An eye on AI

The largest AI models should be monitored by a third-party auditor - who would basically check an AI system to ascertain its capabilities and the risk it poses. Both OpenAI and Anthropic - two of the AI labs with the most advanced systems - commissioned a third-party auditor called ARC Evals to act as a ‘third-party evaluator to assess potentially dangerous capabilities of today’s state-of-the-art ML models.’

A safety evaluation of an AI system, known among AI labs as an ‘eval’, checks an AI system’s capabilities to ensure that pre-deployment they are developed and deployed responsibly and with human interests in mind. When ARC Evals stress-tested OpenAI’s pre-aligned GPT-4 it did so in a controlled environment and in essence tried to make the model misbehave.

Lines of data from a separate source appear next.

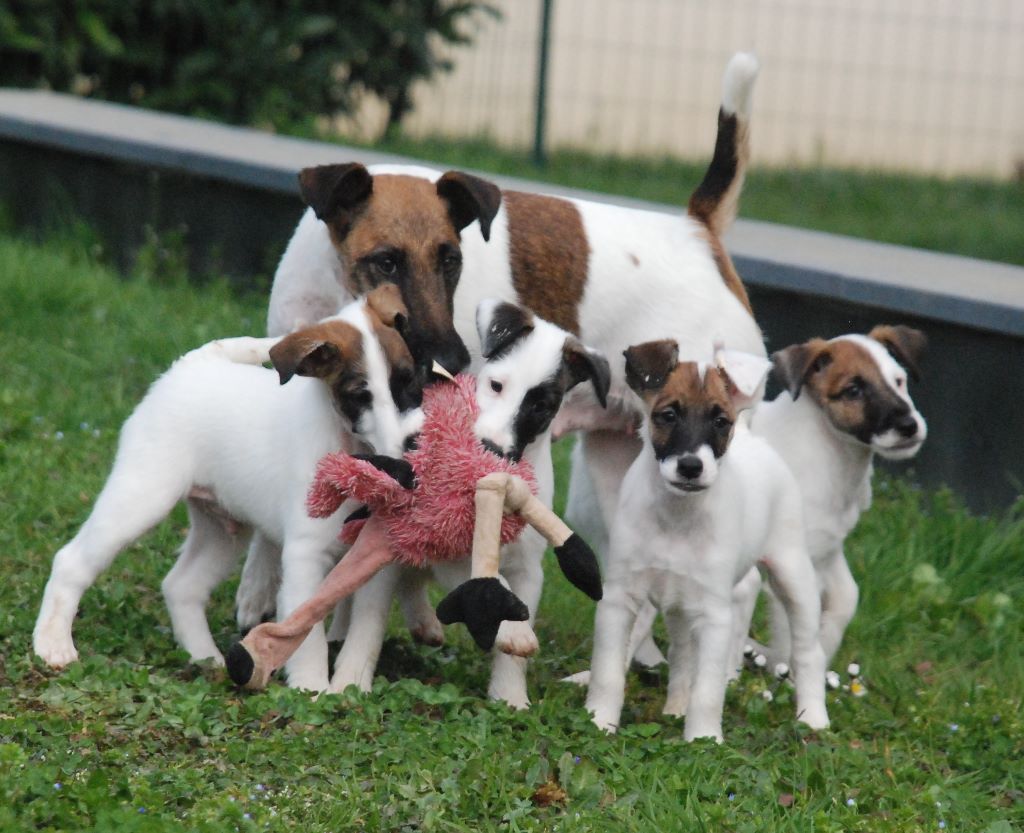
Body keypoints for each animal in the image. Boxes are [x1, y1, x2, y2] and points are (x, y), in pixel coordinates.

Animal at [30, 286, 423, 688]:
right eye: (360, 397)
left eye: (409, 380)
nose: (415, 444)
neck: (356, 451)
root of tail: (192, 363)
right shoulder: (306, 556)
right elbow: (305, 632)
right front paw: (312, 688)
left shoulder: (376, 564)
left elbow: (366, 631)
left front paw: (349, 687)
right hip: (142, 496)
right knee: (71, 561)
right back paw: (53, 644)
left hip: (221, 529)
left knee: (181, 585)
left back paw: (206, 658)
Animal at [581, 340, 827, 741]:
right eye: (667, 416)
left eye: (720, 422)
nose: (691, 467)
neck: (677, 516)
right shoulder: (619, 599)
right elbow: (608, 672)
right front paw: (600, 720)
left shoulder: (715, 615)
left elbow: (708, 690)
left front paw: (704, 739)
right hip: (681, 605)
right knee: (682, 653)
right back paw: (675, 707)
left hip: (793, 574)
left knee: (809, 652)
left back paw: (813, 717)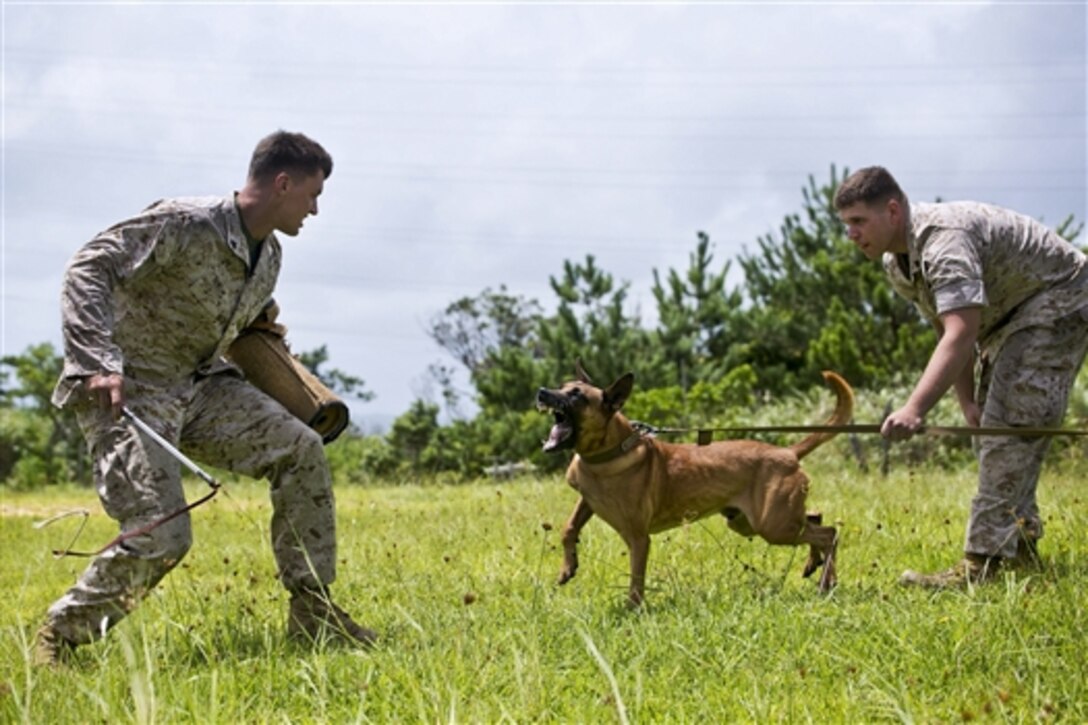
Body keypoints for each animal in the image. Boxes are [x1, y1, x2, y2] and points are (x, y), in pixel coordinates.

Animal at [539, 361, 852, 605]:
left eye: (577, 395)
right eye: (561, 385)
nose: (541, 392)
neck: (607, 453)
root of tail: (788, 452)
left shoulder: (638, 537)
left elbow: (636, 578)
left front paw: (633, 610)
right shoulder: (587, 501)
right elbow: (568, 528)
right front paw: (568, 568)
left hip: (773, 525)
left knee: (829, 534)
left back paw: (827, 582)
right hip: (753, 521)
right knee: (816, 518)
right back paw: (814, 564)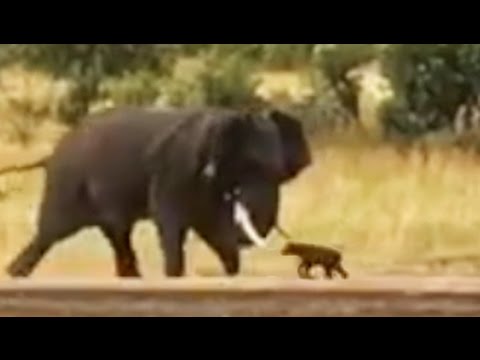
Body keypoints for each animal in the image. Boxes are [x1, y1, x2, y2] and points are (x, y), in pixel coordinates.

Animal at [3, 105, 314, 278]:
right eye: (251, 166)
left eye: (279, 174)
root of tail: (51, 153)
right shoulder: (178, 167)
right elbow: (172, 220)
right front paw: (174, 275)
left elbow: (213, 227)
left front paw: (232, 273)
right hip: (68, 182)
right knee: (50, 233)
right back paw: (15, 274)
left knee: (117, 235)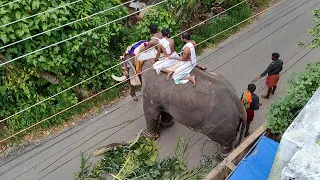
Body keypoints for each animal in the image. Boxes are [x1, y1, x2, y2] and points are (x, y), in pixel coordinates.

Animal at [112, 53, 248, 155]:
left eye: (123, 68)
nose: (134, 98)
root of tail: (240, 108)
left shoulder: (150, 91)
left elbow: (151, 113)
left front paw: (148, 136)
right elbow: (164, 110)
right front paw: (166, 124)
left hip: (221, 127)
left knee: (224, 144)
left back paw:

They managed to make GPT-4 lie to a human and get that same human to perform a task for them on TaskRabbit, make long term strategic plans, and write and run code: ‘As AI systems improve [...] It is important to have systematic, controlled testing of these capabilities in place before models pose an imminent risk, so that labs can have advance warning when they’re getting close and know to stop scaling up models further until they have robust safety and security guarantees.’

ARC Evals is particularly worried that future and more advanced systems might exploit financial arbitrage, create new pathogens, and impersonate online humans. 

With this in mind, British-based Deepmind got together a very stellar cast of AI researchers including Turing Award winners, to hash out *exactly* how one monitors the risks from the increasingly advanced and potentially more dangerous AI models. They find that: ‘Current approaches to building general-purpose AI systems tend to produce systems with both beneficial and harmful capabilities [and that] Further progress in AI development could lead to capabilities that pose extreme risks, such as offensive cyber capabilities or strong manipulation skills.’

And because of this, they go on to explain ‘why model evaluation is critical for addressing extreme risks [...]. These evaluations will become critical for keeping policymakers and other stakeholders informed, and for making responsible decisions about model training, deployment, and security.’

Model ‘evals’ to uncover the risk of extreme risks of catastrophe and existential risk ‘should be a priority area for AI safety and governance.’ Major labs such as Google Deepmind, OpenAI and Anthropic have perhaps the biggest responsibility in the whole AI ecosystem, as they are the ones developing the model - which can be used for great good or for great (even unintentional) ill. Perhaps an International Atomic Agency for AI would be a suitable house for such a system of monitoring.

The Adam Smith Institute’s paper will be released next month and I cannot wait to share with you the fantastic innovation-led policies for the safe deployment of AI that we have cooked up.